Born in Salisbury, Bailey was educated at Cheltenham Grammar School before going on to university at the University of Exeter, graduating in 1967 with an Honours Degree in Economic History. Subsequently he trained at the Loughborough College of Librarianship and graduated in 1971 with a postgraduate diploma in Librarianship. From 1971-1982 he was employed as a professional librarian by Cheshire County Council and from 1973 to 1982 he also worked as a librarian and teacher of study skills in a Cheshire Comprehensive school.
Bailey was elected as a councillor for Sandwell Borough Council in 1991 and was its Deputy Leader from 1997-2000. In 2000, Bailey was elected to parliament in a by-election after the resignation of former Speaker, Betty Boothroyd.

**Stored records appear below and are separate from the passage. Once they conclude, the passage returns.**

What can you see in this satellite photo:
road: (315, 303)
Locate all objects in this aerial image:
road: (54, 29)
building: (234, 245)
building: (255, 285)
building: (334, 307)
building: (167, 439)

In May 2008 in the abortion amendments to the Human Fertilisation and Embryology Bill (now Act), Adrian Bailey voted to keep the current time limit of 24 weeks in line with the scientific and medical consensus.
In February 2015 Adrian Bailey voted in favour of allowing mitochondrial donation, which would allow women who carried mitochondrial diseases to give birth to children who would not inherit the disease. An October 2014 briefing report by the Human Fertilisation and Embryology Authority (HFEA), which had been investigating the issue for three years, stated that there was no evidence to show that mitochondrial donation was unsafe. However, some religious groups had said that such procedures should not be allowed. After clearing both Houses, mitochondrial donation is now legal, regulated by the HFEA.
Following the adverts bought by the Atheist Bus Campaign on public transport in January 2009, Adrian Bailey signed Early Day Motion 403 calling the adverts "religiously offensive and morally unhelpful".
Libel Law Reform
In January 2010, Adrian Bailey signed Early Day Motion 423 calling for a reform of the English libel law. The motion noted that human rights activists, scientists, writers and journalists are currently prevented from publishing, and the public prevented from reading, matters of strong public interest due to the chilling effect of the law.